Greenland's own government, the Naalakkersuisut, has been unambiguous throughout the dispute. Prime Minister Múte Egede reiterated Tuesday that Greenland "is not for sale and will never be for sale," and announced that Greenland would hold a referendum on full independence from Denmark in November 2026 — a vote that was already being planned but has been accelerated in response to the US pressure. Polling conducted by the Greenlandic broadcaster KNR in February showed 72 percent of Greenlanders supporting independence; the question of what relationship an independent Greenland would seek with the United States has not been polled with the same precision.
The economic dimensions of the Arctic competition are considerable. Satellite surveys estimate that the Arctic holds approximately 13 percent of the world's undiscovered oil reserves and 30 percent of undiscovered natural gas, according to the US Geological Survey — figures that have taken on new relevance as the Iran war has pushed global energy prices to their highest levels since 2022. Canada's Arctic investment plan includes provisions for resource development infrastructure alongside the military components, explicitly connecting Arctic sovereignty to long-term energy security.
**What this means for you**
For Canadian taxpayers and investors, the CAD $35 billion commitment is the largest peacetime defense investment in the country's history. It will accelerate work at Canadian aerospace and shipbuilding firms, with contracts expected at Irving Shipbuilding in Halifax (the patrol ships and icebreakers) and L3 MAS in Mirabel, Quebec (for avionics upgrades).

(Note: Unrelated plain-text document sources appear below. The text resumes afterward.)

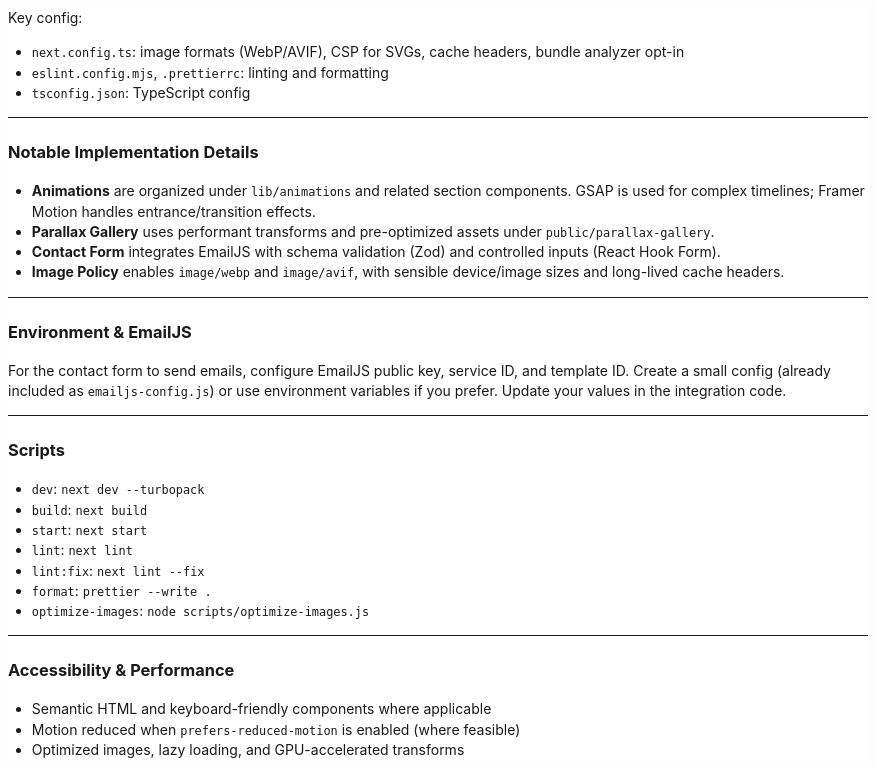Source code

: Key config:

- `next.config.ts`: image formats (WebP/AVIF), CSP for SVGs, cache headers, bundle analyzer opt-in
- `eslint.config.mjs`, `.prettierrc`: linting and formatting
- `tsconfig.json`: TypeScript config

---

### Notable Implementation Details

- **Animations** are organized under `lib/animations` and related section components. GSAP is used for complex timelines; Framer Motion handles entrance/transition effects.
- **Parallax Gallery** uses performant transforms and pre-optimized assets under `public/parallax-gallery`.
- **Contact Form** integrates EmailJS with schema validation (Zod) and controlled inputs (React Hook Form).
- **Image Policy** enables `image/webp` and `image/avif`, with sensible device/image sizes and long-lived cache headers.

---

### Environment & EmailJS

For the contact form to send emails, configure EmailJS public key, service ID, and template ID. Create a small config (already included as `emailjs-config.js`) or use environment variables if you prefer. Update your values in the integration code.

---

### Scripts

- `dev`: `next dev --turbopack`
- `build`: `next build`
- `start`: `next start`
- `lint`: `next lint`
- `lint:fix`: `next lint --fix`
- `format`: `prettier --write .`
- `optimize-images`: `node scripts/optimize-images.js`

---

### Accessibility & Performance

- Semantic HTML and keyboard-friendly components where applicable
- Motion reduced when `prefers-reduced-motion` is enabled (where feasible)
- Optimized images, lazy loading, and GPU-accelerated transforms
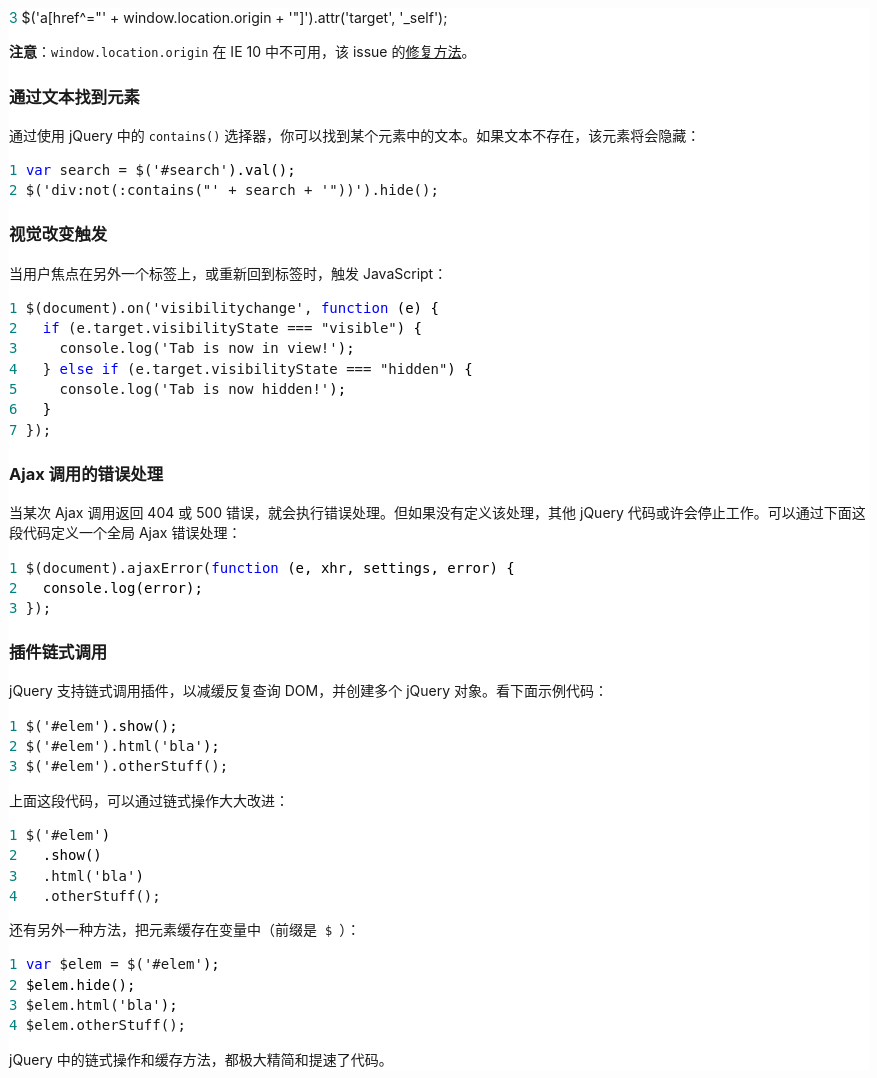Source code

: </span><span style="color: #008080;">3</span> $('a[href^="' + window.location.origin + '"]').attr('target', '_self');</pre>
</div>
<p><strong>注意</strong>：<code>window.location.origin</code>&nbsp;在 IE 10 中不可用，该 issue 的<a href="http://tosbourn.com/a-fix-for-window-location-origin-in-internet-explorer/">修复方法</a>。</p>
<h3>通过文本找到元素</h3>
<p>通过使用 jQuery 中的&nbsp;<code>contains()</code>&nbsp;选择器，你可以找到某个元素中的文本。如果文本不存在，该元素将会隐藏：</p>
<div class="cnblogs_code">
<pre><span style="color: #008080;">1</span> <span style="color: #0000ff;">var</span> search = $('#search'<span style="color: #000000;">).val();
</span><span style="color: #008080;">2</span> $('div:not(:contains("' + search + '"))').hide();</pre>
</div>
<h3>视觉改变触发</h3>
<p>当用户焦点在另外一个标签上，或重新回到标签时，触发 JavaScript：</p>
<div class="cnblogs_code">
<pre><span style="color: #008080;">1</span> $(document).on('visibilitychange', <span style="color: #0000ff;">function</span><span style="color: #000000;"> (e) {
</span><span style="color: #008080;">2</span>   <span style="color: #0000ff;">if</span> (e.target.visibilityState === "visible"<span style="color: #000000;">) {
</span><span style="color: #008080;">3</span>     console.log('Tab is now in view!'<span style="color: #000000;">);
</span><span style="color: #008080;">4</span>   } <span style="color: #0000ff;">else</span> <span style="color: #0000ff;">if</span> (e.target.visibilityState === "hidden"<span style="color: #000000;">) {
</span><span style="color: #008080;">5</span>     console.log('Tab is now hidden!'<span style="color: #000000;">);
</span><span style="color: #008080;">6</span> <span style="color: #000000;">  }
</span><span style="color: #008080;">7</span> });</pre>
</div>
<h3>Ajax 调用的错误处理</h3>
<p>当某次 Ajax 调用返回 404 或 500 错误，就会执行错误处理。但如果没有定义该处理，其他 jQuery 代码或许会停止工作。可以通过下面这段代码定义一个全局 Ajax 错误处理：</p>
<div class="cnblogs_code">
<pre><span style="color: #008080;">1</span> $(document).ajaxError(<span style="color: #0000ff;">function</span><span style="color: #000000;"> (e, xhr, settings, error) {
</span><span style="color: #008080;">2</span> <span style="color: #000000;">  console.log(error);
</span><span style="color: #008080;">3</span> });</pre>
</div>
<h3>插件链式调用</h3>
<p>jQuery 支持链式调用插件，以减缓反复查询 DOM，并创建多个 jQuery 对象。看下面示例代码：</p>
<div class="cnblogs_code">
<pre><span style="color: #008080;">1</span> $('#elem'<span style="color: #000000;">).show();
</span><span style="color: #008080;">2</span> $('#elem').html('bla'<span style="color: #000000;">);
</span><span style="color: #008080;">3</span> $('#elem').otherStuff();</pre>
</div>
<p>上面这段代码，可以通过链式操作大大改进：</p>
<div class="cnblogs_code">
<pre><span style="color: #008080;">1</span> $('#elem'<span style="color: #000000;">)
</span><span style="color: #008080;">2</span> <span style="color: #000000;">  .show()
</span><span style="color: #008080;">3</span>   .html('bla'<span style="color: #000000;">)
</span><span style="color: #008080;">4</span>   .otherStuff();</pre>
</div>
<p>还有另外一种方法，把元素缓存在变量中（前缀是 &nbsp;<code>$&nbsp;</code>）：</p>
<div class="cnblogs_code">
<pre><span style="color: #008080;">1</span> <span style="color: #0000ff;">var</span> $elem = $('#elem'<span style="color: #000000;">);
</span><span style="color: #008080;">2</span> <span style="color: #000000;">$elem.hide();
</span><span style="color: #008080;">3</span> $elem.html('bla'<span style="color: #000000;">);
</span><span style="color: #008080;">4</span> $elem.otherStuff();</pre>
</div>
<div id="crayon-5647e570e2113331594291" class="crayon-syntax crayon-theme-github crayon-font-monaco crayon-os-mac print-yes notranslate" data-settings=" minimize scroll-always">jQuery 中的链式操作和缓存方法，都极大精简和提速了代码。</div>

For US investors and energy analysts, the acceleration of Arctic resource development frameworks by Canada, Norway, and Denmark represents a potential medium-term supply story: Arctic oil and gas requires 10-to-15 years of infrastructure investment to reach production, but the political will to fund that investment is higher now than at any point since the 2014 Arctic oil boom. For the broader NATO alliance, Canada's announcement marks a significant commitment to meeting and exceeding the 2 percent GDP defense spending target — Canada was at 1.37 percent in 2025 — which addresses one of the Trump administration's long-standing criticisms of the alliance.